> **MATERIAL SUPPLIED**

★ ★ ★ ★

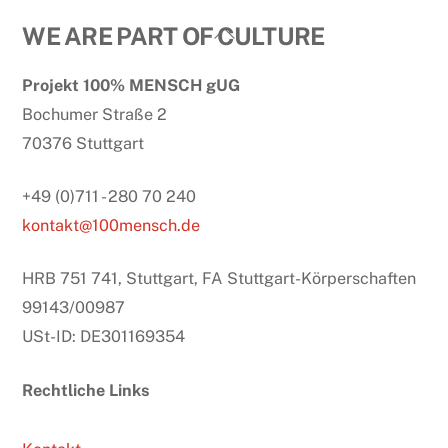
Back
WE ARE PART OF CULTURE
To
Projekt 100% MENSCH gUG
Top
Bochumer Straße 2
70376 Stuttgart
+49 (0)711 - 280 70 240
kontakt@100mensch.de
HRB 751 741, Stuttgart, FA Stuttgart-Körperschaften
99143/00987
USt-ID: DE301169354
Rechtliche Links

★ ★ ★ ★

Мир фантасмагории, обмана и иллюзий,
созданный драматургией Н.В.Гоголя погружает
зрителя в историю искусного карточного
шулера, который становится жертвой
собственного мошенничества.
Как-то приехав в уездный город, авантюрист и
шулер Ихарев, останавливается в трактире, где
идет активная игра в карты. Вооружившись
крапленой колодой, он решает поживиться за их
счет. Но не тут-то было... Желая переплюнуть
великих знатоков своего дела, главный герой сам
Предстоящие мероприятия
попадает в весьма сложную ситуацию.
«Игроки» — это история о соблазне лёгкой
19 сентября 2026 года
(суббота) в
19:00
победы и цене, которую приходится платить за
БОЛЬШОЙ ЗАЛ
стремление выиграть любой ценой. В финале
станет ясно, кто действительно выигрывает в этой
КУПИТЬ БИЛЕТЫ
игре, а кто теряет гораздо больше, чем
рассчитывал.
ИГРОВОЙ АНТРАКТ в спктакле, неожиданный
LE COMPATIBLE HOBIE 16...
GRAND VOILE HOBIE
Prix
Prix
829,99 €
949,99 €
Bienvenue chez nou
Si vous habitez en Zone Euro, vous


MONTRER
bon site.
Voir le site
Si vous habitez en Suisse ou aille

★ ★ ★ ★

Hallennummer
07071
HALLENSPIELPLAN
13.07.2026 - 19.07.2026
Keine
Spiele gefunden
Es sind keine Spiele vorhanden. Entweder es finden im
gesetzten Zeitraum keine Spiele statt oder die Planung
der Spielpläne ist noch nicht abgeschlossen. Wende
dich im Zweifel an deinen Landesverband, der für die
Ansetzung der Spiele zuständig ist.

★ ★ ★ ★

> **PROMPT**
Return only the stretch of the material above from the line holding "Bochumer Straße 2" through the line holding "Rechtliche Links", copied exactly.

> **ANSWER FOR THE TASK**
Bochumer Straße 2
70376 Stuttgart
+49 (0)711 - 280 70 240
kontakt@100mensch.de
HRB 751 741, Stuttgart, FA Stuttgart-Körperschaften
99143/00987
USt-ID: DE301169354
Rechtliche Links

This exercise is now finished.